"A Man Called Peter," a film based onthe 1951 biography of Scottish Presbyterian clergyman Peter Marshall,will be the next featurein the Brigham Young University Motion Picture Archives Film Series, to be shown Friday, March 23, at 7 p.m. in the Harold B. Lee Library Auditorium.
Admission is free, but seating is limited. Doors open at 6:30 p.m. Children 8 years and older are welcome. No food or drink is permitted in the auditorium.
“‘A Man Called Peter’ is moderately eventful, yet charged with a strong magnetic pull,” wrote Bosley Crowther in The New York Times. “Unspectacular yet emotionally surprising. As we say, an extraordinary film.”
The 1955 biographical drama covers the amazing life of the Scottish immigrant and Columbia Theological Seminary graduate who eventually became the crowd-gathering pastor of the New York Avenue Church, also known as the Church of the Presidents in Washington, D.C., and for two years the chaplain of the U.S. Senate until his untimely death at age 46 in 1949.
Based on a book written by Marshall's wife Catherine and directed by Henry Koster, the film will be introduced with behind-the-scenes details about the making of "A Man Called Peter" by James D'Arc, curator of the BYU Motion Picture Archives.

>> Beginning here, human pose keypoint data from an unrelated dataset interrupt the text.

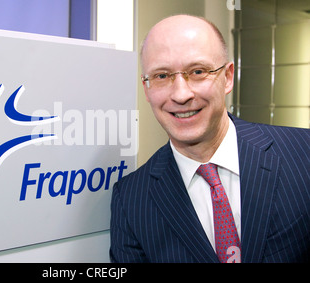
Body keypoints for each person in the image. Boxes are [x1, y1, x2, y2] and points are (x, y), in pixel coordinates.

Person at [110, 14, 309, 263]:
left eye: (197, 71)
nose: (181, 94)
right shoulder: (130, 200)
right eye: (161, 76)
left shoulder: (304, 153)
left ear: (227, 77)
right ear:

British actor Richard Todd was mesmerized by tape recordings of Peter Marshall's sermons and accepted the role. Jean Peters, the early favorite over Elizabeth Taylor and Eve Marie Saint, got the role of Catherine.
The BYU Motion Picture Archive Film Series is co-sponsored by the Friends of the Harold B. Lee Library and Dennis & Linda Gibson. All motion pictures shown in the series are from the permanent collection of film prints in the BYU Motion Picture Archive in the L. Tom Perry Special Collections. A complete season schedule is available online at sc.lib.byu.edu.